Quel documento infatti si muove nello spirito del famoso memorandum del 2013 in cui molti sacerdoti della stessa diocesi si sono messi in conflitto aperto, su questo tema, con la dottrina cattolica e con papa Benedetto XVI. Ciò che è in gioco è il senso dell’indissolubilità del matrimonio (o per lo meno la sua possibilità di comunicarlo in modo credibile), come dice lo stesso divorziato nella sua lettera.

La decisione di monsignor Zollitsch non è solo colpevole di aver “trascurato qualcosa della profonda esperienza di umanità propria della Chiesa” (pagina 2), ma la contraddice apertamente e riduce la misericordia del papa ad un trofeo politico da giocare nei salotti borghesi tedeschi e in quegli ambiti ecclesiali tedeschi che da decenni, con un forte movimento protestantizzante (non: evangelico!), mettono tutto in discussione, anche la corporalità della risurrezione (come ho potuto sperimentare nei corsi di formazione religiosa per gli insegnanti nella diocesi di Monaco e Frisinga, negli anni del cardinal Wetter o più precisamente per quanto riguarda la mia persona dal 1993 al 2001). Questi ambienti non hanno il minimo interesse ad un fedeltà ed obbedienza a Roma.

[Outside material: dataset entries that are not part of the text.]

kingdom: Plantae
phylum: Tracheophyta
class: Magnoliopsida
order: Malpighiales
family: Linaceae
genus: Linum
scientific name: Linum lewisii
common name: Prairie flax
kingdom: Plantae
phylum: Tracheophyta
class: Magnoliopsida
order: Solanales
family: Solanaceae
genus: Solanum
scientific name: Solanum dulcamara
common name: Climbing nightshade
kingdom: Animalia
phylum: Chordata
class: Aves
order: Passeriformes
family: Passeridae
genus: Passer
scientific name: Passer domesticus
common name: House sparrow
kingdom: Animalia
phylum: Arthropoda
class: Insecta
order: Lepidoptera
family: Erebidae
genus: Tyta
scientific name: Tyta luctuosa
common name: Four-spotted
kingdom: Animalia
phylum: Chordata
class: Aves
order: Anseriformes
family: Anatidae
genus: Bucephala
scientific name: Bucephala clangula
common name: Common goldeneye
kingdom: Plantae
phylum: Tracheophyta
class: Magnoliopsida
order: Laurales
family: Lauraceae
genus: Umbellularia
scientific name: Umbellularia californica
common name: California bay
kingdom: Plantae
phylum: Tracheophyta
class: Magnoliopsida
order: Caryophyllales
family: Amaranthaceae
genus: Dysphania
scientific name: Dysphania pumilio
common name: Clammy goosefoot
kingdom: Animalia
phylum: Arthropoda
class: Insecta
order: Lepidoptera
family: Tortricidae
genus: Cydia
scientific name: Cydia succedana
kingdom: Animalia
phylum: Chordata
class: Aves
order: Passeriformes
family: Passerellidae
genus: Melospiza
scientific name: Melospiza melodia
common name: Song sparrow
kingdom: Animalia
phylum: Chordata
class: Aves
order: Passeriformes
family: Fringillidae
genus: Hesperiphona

Ancora un appunto finale: accogliere nella comunità ecclesiale o far partecipare alla comunione non sono la stessa cosa. Come ha scritto bene il divorziato nella sua lettera il “distacco”, vivibile nella comunità ecclesiale, che implica il rifiuto di una completa riammissione ai sacramenti, è il vero dolore salvifico, come conseguenza del peccato o della mancanza commessi, ma anche come “contemporaneità” al dolore di Cristo. E solo la contemporaneità a Cristo dona salvezza agli uomini, anche oggi.